So I marched through the canopied trees, along the trail, finding spots filled with memories.  One spot where, after meditating, while playing hacky sac with friends, as the acid grooved down real hard like, so much so I couldn't even talk until one round we all did a spectacular move, I caught the hack and I grunted out through grit teeth and saliva, "Thatsa' hack.  Gotta' keep movin'."

Onto another spot where I knew that I had lost a girlfriend, she just hadn't told me.  Bittersweet and maudlin, I didn't dwell on it.  Why should I?

Moved to another spot I meditated upon in the past, over an inlet of sea green and blue, the boulders evident through the water, looking small, but the truth being that I was high up and the water was crystalline.  Feeling the waves toll around, smashing into the cliffs making the land vibrate, I began to write.  Over the course of the next couple of hours I mostly filled up a reporter's pocket notebook.

I paused at the peak cliff, the one that sticks out the furthest out into the lake, just past the resplendant greens and blues in the water, golden rocks riveted with veins of color and splash.  I was alone as alone is, and I loved it. 

I sat and wrote, basking in the unabated sun, feeling the chill breeze from the frigid pristine lake.  Some guy came out of the trail, one of those old guys far overequipped for the task, with hat goggles and all kinds of gortex gear, and, of course, walking poles.

God help me if I ever use those.  Ski poles, made for walking.   A sucker born every what?  Someone is making a ton of money from that one.

He bleated in surprise as he saw me, and then his friends piled out of the underbrush.  All day, I was the only one with the state of mind to do this trial alone.

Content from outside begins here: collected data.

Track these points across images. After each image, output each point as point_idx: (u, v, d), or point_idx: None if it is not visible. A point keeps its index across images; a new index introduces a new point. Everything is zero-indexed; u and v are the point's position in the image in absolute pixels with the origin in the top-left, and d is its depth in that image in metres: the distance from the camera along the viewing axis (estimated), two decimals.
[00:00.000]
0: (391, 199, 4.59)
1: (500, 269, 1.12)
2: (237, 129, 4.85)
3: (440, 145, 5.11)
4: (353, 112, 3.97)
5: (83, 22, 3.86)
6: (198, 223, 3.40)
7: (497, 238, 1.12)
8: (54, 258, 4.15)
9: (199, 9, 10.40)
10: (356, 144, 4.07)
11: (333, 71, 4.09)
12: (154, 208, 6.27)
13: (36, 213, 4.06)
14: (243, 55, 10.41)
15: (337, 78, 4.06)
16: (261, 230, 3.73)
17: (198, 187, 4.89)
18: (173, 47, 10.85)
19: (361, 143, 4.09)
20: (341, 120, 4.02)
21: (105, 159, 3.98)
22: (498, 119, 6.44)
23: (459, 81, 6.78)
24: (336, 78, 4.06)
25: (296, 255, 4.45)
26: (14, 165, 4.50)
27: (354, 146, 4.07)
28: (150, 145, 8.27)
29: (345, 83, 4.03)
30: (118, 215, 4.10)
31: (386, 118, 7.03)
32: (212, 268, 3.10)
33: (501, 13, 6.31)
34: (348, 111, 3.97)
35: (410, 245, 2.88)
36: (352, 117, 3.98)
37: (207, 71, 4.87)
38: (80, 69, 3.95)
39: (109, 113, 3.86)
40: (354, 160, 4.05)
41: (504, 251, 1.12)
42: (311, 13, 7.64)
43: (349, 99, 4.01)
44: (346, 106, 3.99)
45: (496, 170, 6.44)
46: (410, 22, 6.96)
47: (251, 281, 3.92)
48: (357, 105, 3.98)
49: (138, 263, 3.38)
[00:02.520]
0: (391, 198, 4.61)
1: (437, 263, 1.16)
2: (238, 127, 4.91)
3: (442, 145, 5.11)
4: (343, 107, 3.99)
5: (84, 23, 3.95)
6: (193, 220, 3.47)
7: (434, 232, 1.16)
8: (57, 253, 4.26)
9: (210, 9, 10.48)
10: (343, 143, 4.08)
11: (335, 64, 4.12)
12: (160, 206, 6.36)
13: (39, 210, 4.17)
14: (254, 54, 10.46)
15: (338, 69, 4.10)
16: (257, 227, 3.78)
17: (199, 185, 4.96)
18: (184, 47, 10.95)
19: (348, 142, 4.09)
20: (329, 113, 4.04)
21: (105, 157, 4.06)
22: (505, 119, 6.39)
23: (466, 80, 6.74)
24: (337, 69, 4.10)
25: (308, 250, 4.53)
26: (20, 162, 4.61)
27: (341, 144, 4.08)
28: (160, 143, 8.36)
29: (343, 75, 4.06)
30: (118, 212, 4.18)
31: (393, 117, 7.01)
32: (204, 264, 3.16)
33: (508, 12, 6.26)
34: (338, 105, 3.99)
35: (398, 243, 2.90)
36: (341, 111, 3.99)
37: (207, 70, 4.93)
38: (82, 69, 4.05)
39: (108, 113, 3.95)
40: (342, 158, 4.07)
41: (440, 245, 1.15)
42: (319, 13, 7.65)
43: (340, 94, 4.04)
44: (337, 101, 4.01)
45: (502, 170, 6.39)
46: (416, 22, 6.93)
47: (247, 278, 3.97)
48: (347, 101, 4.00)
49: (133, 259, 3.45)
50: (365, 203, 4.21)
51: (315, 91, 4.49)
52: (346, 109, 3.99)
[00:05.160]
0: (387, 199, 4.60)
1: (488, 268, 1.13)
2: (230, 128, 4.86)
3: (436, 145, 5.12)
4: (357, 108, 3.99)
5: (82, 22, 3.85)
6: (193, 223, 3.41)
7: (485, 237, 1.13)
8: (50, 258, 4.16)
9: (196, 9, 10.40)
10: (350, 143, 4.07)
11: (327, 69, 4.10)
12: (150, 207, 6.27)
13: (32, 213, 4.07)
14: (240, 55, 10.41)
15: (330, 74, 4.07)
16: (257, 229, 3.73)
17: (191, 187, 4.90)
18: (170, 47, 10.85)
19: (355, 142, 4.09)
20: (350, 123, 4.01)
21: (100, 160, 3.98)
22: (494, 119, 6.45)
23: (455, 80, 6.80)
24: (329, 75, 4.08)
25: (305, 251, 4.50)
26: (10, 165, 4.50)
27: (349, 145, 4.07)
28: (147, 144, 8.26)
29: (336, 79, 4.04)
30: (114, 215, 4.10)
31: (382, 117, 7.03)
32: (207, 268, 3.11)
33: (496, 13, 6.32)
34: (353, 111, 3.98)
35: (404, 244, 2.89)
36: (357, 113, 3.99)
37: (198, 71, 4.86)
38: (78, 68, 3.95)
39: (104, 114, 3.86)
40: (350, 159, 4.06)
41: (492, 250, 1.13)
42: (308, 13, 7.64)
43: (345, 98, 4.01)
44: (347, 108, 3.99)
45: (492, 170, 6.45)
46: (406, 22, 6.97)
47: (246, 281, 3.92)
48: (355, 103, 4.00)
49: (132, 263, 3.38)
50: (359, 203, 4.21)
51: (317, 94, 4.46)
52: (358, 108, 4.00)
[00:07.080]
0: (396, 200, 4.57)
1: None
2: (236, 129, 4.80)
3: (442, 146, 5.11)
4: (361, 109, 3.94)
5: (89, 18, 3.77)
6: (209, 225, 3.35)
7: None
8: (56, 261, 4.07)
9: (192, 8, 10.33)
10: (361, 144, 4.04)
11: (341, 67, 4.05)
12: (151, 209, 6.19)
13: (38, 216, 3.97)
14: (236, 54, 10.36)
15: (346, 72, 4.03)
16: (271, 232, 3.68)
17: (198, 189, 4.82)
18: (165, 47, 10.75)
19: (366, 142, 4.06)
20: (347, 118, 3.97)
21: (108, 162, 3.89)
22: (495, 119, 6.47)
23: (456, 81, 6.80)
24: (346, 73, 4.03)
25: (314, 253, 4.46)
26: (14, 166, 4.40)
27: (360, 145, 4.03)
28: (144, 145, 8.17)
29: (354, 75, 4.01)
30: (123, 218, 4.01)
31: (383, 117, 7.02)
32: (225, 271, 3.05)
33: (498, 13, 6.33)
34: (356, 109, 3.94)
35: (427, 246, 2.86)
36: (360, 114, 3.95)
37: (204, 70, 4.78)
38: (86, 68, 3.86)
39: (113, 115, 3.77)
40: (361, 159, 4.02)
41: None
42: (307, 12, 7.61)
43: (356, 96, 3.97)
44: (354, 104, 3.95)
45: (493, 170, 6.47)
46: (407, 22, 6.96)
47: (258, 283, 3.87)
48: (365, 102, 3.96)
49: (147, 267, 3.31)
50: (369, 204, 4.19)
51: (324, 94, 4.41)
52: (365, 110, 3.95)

They moved on and I moved on.  Five times throughout the day, I would pause at cliffs edge, wondering what to do.  I would stand and think about how easy it would be, and each time, thoughts of loved ones would enter my head.  And I would take a picture and move on.

This is very meaningful.  The pendulum of my life has swung from the negative past the set-point.  This is the exact moment that it has done so.

As I hiked along the trail, I began singing Clash songs, thinking of friends past and good times.  Alone as alone can be, I never once felt like I was alone.  I don't really ever feel alone.  In many ways, I don't think I am.  Distance isn't always marked in miles or time.  Alone is a relative term.

'Straight to hell, boyyyyy, straight to hell, boyyyyyy..."

I emerged from the canopy of virgin forest onto a sunny plateau.  The trees were blown back from the edge as if by a hot wind that withered and laid them down to rest, dead and lifeless.  The continuing contest of time between land and sea, the duel of eternity and this was clearly the edge.  I came to the last edge myself, thought of my friends, my loved ones, lovers past and future's nothingness, took a picture, realized love is all we have and nothing else exists and moved on, gaping at the colors in the rock, covered in greens and purples, striations and fissures abounded.  The rock vibrated under my feet as the sea playfully slapped the cliffs like a lion tired from the hunt and full of meat pawing at a child.

I took two of my last three pictures and clambored down from the cliff to a white sugar sand beach.  Seven miles down, three to go.